ROME—Putting an end to much speculation, the Vatican on Wednesday announced that Dallas Bishop Kevin Farrell has been appointed by Pope Francis to head the Vatican’s newly created mega-office on the family, laity, and life issues.

Born in Ireland in 1947, Farrell has served as bishop of Dallas since 2007. Starting Sept. 1, he’ll become the Prefect of the Dicastery for the Laity, Family and Life.

The creation of this new office is part of Francis’ attempt to reform the Roman Curia, meaning the government of the Catholic Church.

His older brother, Bishop Brian Farrell, currently serves as Secretary of the Vatican’s Pontifical Council for Promoting Christian Unity. As a fun fact, the younger brother, created a bishop a year before his elder, has been quoted saying there’s “still some of that sibling rivalry” between the two.

The statutes for the office now headed by Farrell were announced last June, and the office comes from the merger of two current Vatican departments: The Pontifical Council for the Laity and the Pontifical Council for the Family. The Pontifical Academy for Life will also be connected to this new department.

The decision to put these three together has garnered the new office the label of “mega-dicastery.”

The Vatican statement announcing Farrell’s new position gave no indication as to where Polish Cardinal Stanislaw Rylko, currently head of the Council for the Laity, will go to next. Italian Archbishop Vincenzo Paglia, until now head of the Council for the Family, was appointed new president of the Pontifical Academy for Life.

Cardinal Donald Wuerl, Archbishop of Washington and a close Francis adviser, released a statement on Wednesday describing the appointment as “welcome news” given Farrell’s “demonstrated pastoral skills and his recognized administrative abilities.”

Farrell and Wuerl worked together in DC in 2006-2007, where the new Vatican official served as an auxiliary bishop before being transferred to Dallas.

He started out as a Legionaries of Christ priest, but left in 1984 to become a member of the diocesan clergy.

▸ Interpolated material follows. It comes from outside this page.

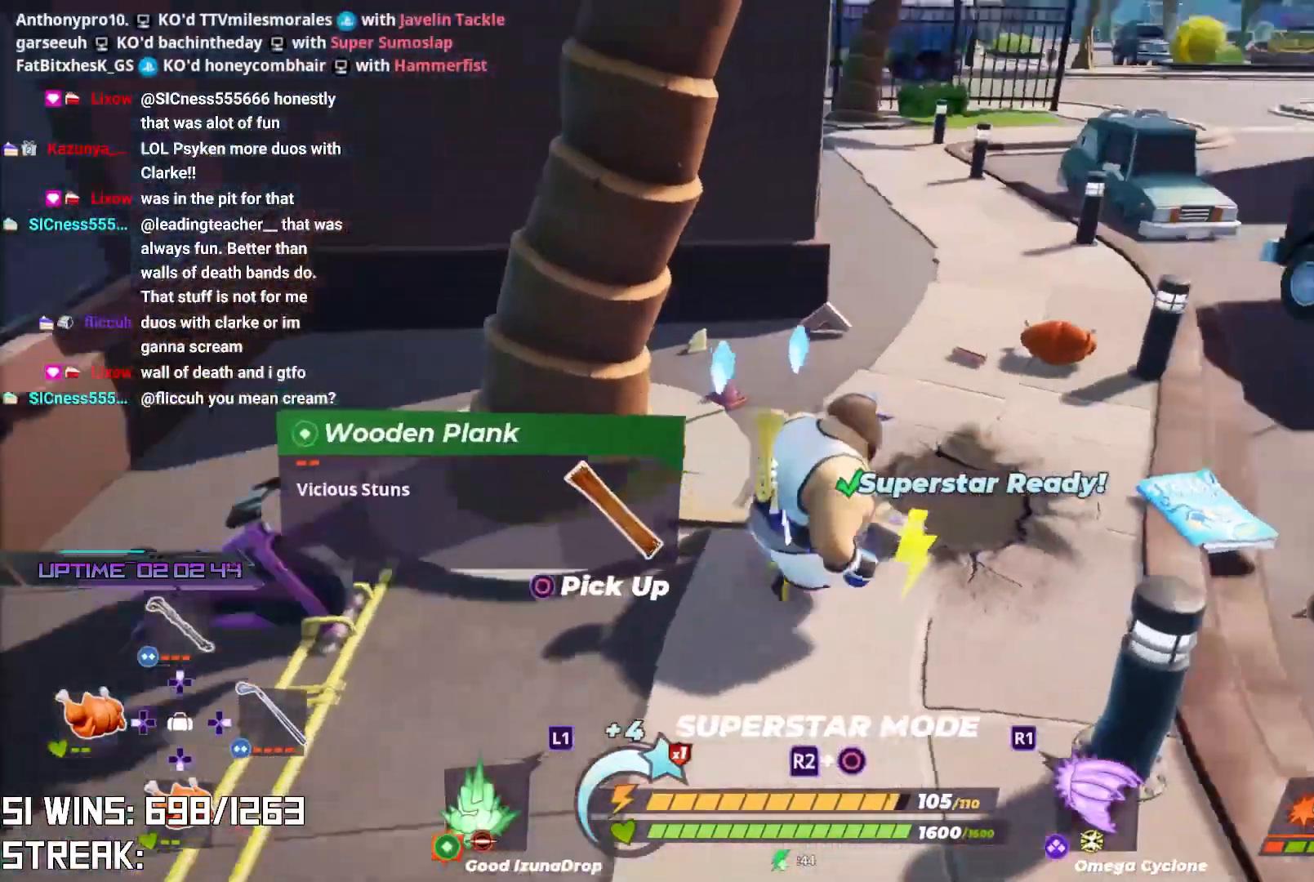
{"buttons": [], "left_stick": "up-right", "right_stick": "up", "events": [[17, "right_stick", "center"], [33, "left_stick", "right"], [150, "left_stick", "up-right"], [467, "right_stick", "up"]]}
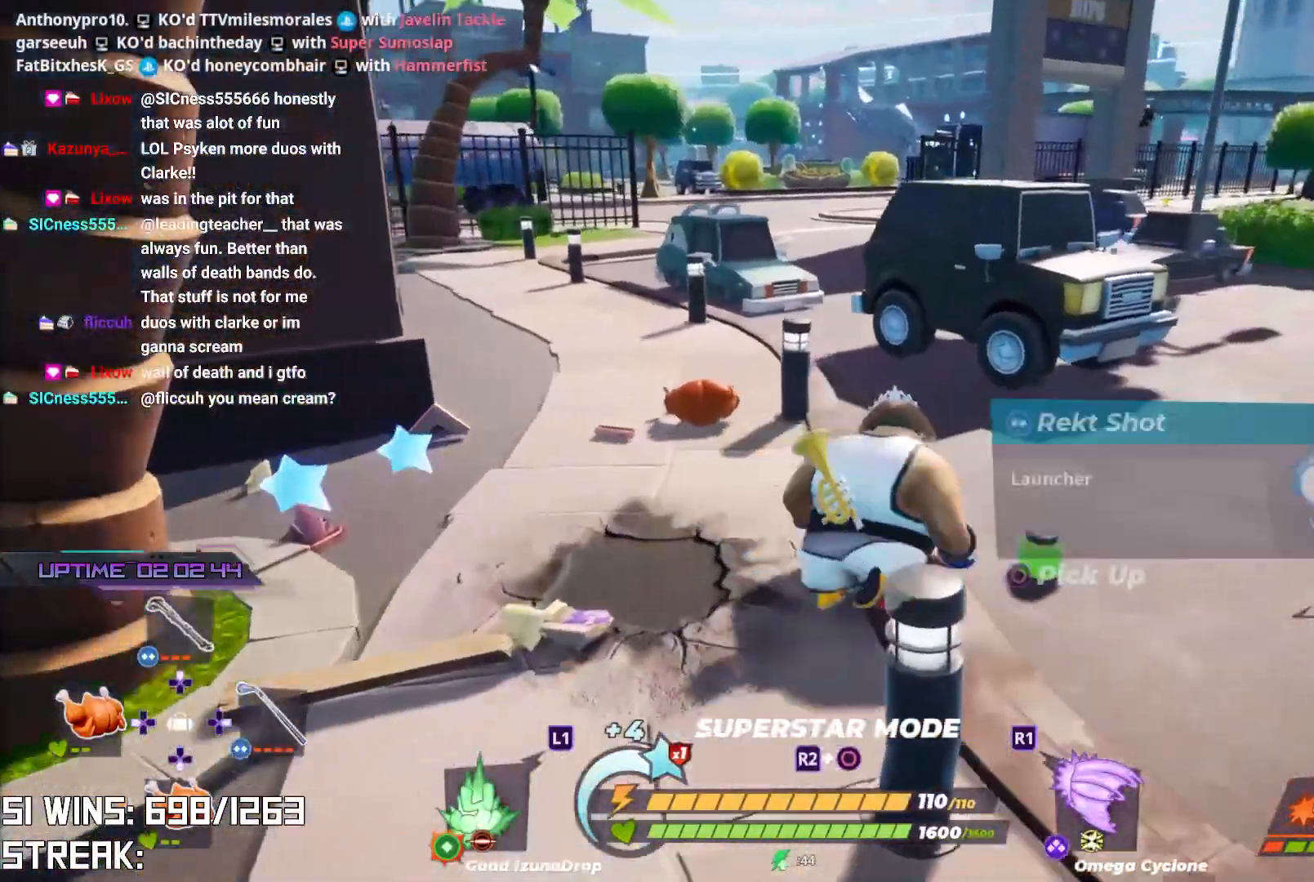
{"buttons": [], "left_stick": "down", "right_stick": "center", "events": [[50, "left_stick", "up"], [50, "right_stick", "center"], [200, "left_stick", "down-right"], [433, "left_stick", "down"]]}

He obtained his Bachelor of Arts degree from the University of Salamanca in Spain, studied philosophy and theology at Rome’s Pontifical Gregorian University, and dogmatic and pastoral theology in the Pontifical University of St. Thomas Aquinas.

Farrell also holds a Master’s in business and administration from the University of Notre Dame, which probably came in handy when he served as treasurer of the U.S. Conference of Catholic Bishops (USCCB) and chairman of the bishops’ Committee on Budget and Finance.

Ordained a priest in Rome, he began his ministry in Monterrey, Mexico, where he served for seven years (and perfected Spanish). In 1984, Farrell was assigned to the United States and incardinated in the Archdiocese of Washington, D.C.

John Paul II made him auxiliary bishop in 2001.

In Wednesday’s statement, Wuerl also lauded Francis’ decision to create the new dicastery, saying it’s the pope’s way to call the attention of the whole Church “to the role of the laity and the importance of a robust, pastoral activity and support of family and married life.”

“How appropriate that so soon after the publication of the post-synodal apostolic exhortation, Amoris Laetitia, with its widespread and wholehearted reception in the Church, we would now have a new Vatican office to further that important ministry,” Wuerl said.

Although early in the reform Francis had voiced the possibility of a married couple heading this new dicastery, the document released on June 4 had anticipated it’d be led by a prefect, always a cardinal or an archbishop “unless specified” by “some special law.”

The new office will also have a secretary, “who could be a lay person,” and three sub-secretaries, one for laity, one for family and one for life, who according to the statutes “will have to be laity.”

The norms, approved by Francis “ad experimentum,” say the new department will promote “the pastoral care of the family, maintain the dignity and basic good of the Sacrament of marriage, favor the rights and responsibilities of the Church in civil society.”

Francis’ reform of the curia will conclude with a revised, or completely new, version of Pastor Bonus, currently the curia’s internal constitution, issued by Pope John Paul II and which the Argentine pontiff decided to revise with the help of a group of nine cardinal advisers.